BRANO:
Roma, 19 ottobre 1945 – In uno scenario ancora segnato dalle ferite della guerra, la capitale italiana si ritrova a fronteggiare un efferato duplice omicidio che scuote la comunità di Piazza Vittorio Emanuele I. Le sorelle Cataldi, Franca di diciassette e Lidia ventiquattro anni, diventano protagoniste di un orribile crimine, un caso eclatante, che vede come vittime Angela Barrucca e il suo piccolo figlio Gianni.
La storia
All’interno 13 di uno degli antichi palazzi edificati intorno a Piazza Vittorio Emanuele I a Roma, le sorelle Franca e Lidia Cataldi, di diciassette e ventiquattro anni, compiono un efferato duplice delitto uccidendo barbaramente, appena un mese dopo la fine del secondo conflitto mondiale, Angela Barrucca di trentaquattro anni e il figlioletto Gianni di appena due anni e mezzo.
Il 19 ottobre 1945 era un giorno come tanti. La guerra era finita da poco, ed era troppo presto perché tutto tornasse alla normalità, però la ritrovata tranquillità bastava e avanzava. Forse, la vedeva così Angela Barrucca, una bella donna originaria di Colleferro, che grazie al matrimonio con il commerciante Pietro Belli si trasferì a Roma in un appartamento signorile al civico 70 di Piazza Vittorio Emanuele I.
Angela era una moglie devota e madre premurosa di tre figli, e nonostante la fame dilagante del dopo guerra, grazie al lavoro del marito conduceva una vita abbastanza agiata.
Quella mattina Angela usci di casa per accompagnare i due figli più grandi a scuola; Gianni, invece, che aveva solo due anni o poco più, era troppo piccolo per frequentare la scuola, così, lo portò con sé al mercato e poi tornarono a casa.

RIGHE ESTRATTE:
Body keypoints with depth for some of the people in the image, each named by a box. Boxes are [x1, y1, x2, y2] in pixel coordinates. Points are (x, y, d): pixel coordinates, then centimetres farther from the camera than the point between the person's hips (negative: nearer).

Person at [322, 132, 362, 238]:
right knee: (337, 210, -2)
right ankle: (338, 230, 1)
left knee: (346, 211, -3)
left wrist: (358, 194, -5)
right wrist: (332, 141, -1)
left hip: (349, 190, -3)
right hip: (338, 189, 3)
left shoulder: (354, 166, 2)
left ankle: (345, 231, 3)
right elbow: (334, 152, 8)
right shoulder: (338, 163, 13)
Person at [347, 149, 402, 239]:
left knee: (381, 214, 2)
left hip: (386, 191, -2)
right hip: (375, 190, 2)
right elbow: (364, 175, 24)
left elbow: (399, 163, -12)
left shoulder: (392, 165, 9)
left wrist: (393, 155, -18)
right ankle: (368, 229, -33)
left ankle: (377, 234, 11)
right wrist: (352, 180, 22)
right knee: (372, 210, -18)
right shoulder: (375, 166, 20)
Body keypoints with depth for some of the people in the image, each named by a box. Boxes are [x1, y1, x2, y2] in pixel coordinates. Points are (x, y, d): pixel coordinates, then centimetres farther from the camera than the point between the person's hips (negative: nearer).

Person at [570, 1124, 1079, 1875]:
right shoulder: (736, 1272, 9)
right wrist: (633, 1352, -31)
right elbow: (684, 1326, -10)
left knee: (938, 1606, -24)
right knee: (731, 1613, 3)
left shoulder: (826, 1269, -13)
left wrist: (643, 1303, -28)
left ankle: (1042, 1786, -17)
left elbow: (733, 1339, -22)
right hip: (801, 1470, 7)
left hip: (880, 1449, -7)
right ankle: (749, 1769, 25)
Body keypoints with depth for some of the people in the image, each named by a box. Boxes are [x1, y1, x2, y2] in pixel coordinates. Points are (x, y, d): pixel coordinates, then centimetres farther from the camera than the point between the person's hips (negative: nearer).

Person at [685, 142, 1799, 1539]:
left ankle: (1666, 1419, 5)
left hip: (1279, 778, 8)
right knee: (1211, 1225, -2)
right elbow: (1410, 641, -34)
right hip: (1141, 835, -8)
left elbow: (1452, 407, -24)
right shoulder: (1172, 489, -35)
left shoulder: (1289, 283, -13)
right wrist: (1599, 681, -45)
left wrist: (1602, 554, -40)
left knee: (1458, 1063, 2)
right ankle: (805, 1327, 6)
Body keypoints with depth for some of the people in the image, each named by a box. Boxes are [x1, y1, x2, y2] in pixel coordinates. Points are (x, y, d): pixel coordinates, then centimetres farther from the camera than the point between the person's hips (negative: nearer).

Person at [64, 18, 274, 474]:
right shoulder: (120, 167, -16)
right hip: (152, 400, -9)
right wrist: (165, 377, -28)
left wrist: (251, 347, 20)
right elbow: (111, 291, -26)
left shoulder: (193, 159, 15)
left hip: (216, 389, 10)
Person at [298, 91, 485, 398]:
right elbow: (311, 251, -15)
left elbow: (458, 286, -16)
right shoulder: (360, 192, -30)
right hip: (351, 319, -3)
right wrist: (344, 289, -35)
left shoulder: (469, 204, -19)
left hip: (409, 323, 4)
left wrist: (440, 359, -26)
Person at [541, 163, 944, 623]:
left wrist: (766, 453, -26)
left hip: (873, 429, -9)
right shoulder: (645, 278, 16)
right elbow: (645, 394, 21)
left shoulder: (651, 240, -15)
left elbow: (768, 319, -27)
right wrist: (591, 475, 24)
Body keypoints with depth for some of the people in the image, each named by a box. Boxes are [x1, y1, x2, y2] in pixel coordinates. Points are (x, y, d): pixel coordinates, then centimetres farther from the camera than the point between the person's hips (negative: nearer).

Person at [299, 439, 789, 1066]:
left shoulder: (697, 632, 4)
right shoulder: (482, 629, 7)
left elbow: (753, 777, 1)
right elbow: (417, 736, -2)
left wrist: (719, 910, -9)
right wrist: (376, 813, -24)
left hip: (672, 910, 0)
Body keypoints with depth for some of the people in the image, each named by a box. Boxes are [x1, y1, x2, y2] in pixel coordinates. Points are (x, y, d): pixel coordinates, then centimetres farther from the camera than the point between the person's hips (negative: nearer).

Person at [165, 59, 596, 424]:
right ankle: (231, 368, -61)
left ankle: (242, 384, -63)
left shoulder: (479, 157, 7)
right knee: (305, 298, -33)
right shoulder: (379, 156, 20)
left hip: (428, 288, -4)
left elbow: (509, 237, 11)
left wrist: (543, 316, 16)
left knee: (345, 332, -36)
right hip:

ISTRUZIONI:
**1)** Nel brano sul delitto di Piazza Vittorio prendi la parte che comincia con le parole "Roma, 19 ottobre" e termina con "anni e mezzo.", e riscrivila mettendo "ragazze" al posto di "sorelle".
**2)** Prosegui il brano sul delitto di Piazza Vittorio partendo dal punto in cui si ferma.
Per questo lavoro le righe non servono.

RISPOSTE PER COMPITO:
**1)**
Roma, 19 ottobre 1945 – In uno scenario ancora segnato dalle ferite della guerra, la capitale italiana si ritrova a fronteggiare un efferato duplice omicidio che scuote la comunità di Piazza Vittorio Emanuele I. Le ragazze Cataldi, Franca di diciassette e Lidia ventiquattro anni, diventano protagoniste di un orribile crimine, un caso eclatante, che vede come vittime Angela Barrucca e il suo piccolo figlio Gianni.
La storia
All’interno 13 di uno degli antichi palazzi edificati intorno a Piazza Vittorio Emanuele I a Roma, le ragazze Franca e Lidia Cataldi, di diciassette e ventiquattro anni, compiono un efferato duplice delitto uccidendo barbaramente, appena un mese dopo la fine del secondo conflitto mondiale, Angela Barrucca di trentaquattro anni e il figlioletto Gianni di appena due anni e mezzo.

**2)**
Qualche tempo prima la giovane donna conobbe a Roma due compaesane: Lidia e Franca Cataldi. Due sorelle Cataldi piuttosto sfortunate in quanto dopo la chiusura della macelleria del padre e la distruzione della loro casa durante i bombardamenti, furono costrette a sfollare a Roma.
Nella capitale però non trovarono lavoro, erano senza fissa dimora e soprattutto non avevano soldi, riuscivano solo ad arrangiarsi con la borsa nera.
Angela, che era una donna di buon cuore, provo pietà e iniziò a regalare loro cibo, abiti che non indossava più e soprattutto denaro.
Tutto questo per svariati mesi, finché le richieste delle sorelle Cataldi non diventarono sempre più frequenti e pressanti, tanto che, dopo essersi consultata con il marito e accortasi che dopo ogni loro visita spariva qualcosa da casa, decise di non aiutarle più.
Mancavano pochi minuti alle 9, Angela era tornata da poco a casa con Gianni, quando all’improvviso, il campanello suonò. La Barrucca andò a rispondere e si trovò davanti Franca e Lidia, di nuovo.
Di sicuro le sorelle Cataldi erano di nuovo lì per chiederle dei soldi, le invitò a salire perché era convinta che finalmente avrebbe potuto dire loro che non era più disposta ad aiutarle.
Questa volta, però, le due donne miravano ad altro: le due pellicce di volpe argentata che avevano adocchiato durante le loro visite e per le quali c’era già pronta un’acquirente: una facoltosa signora di Cesano.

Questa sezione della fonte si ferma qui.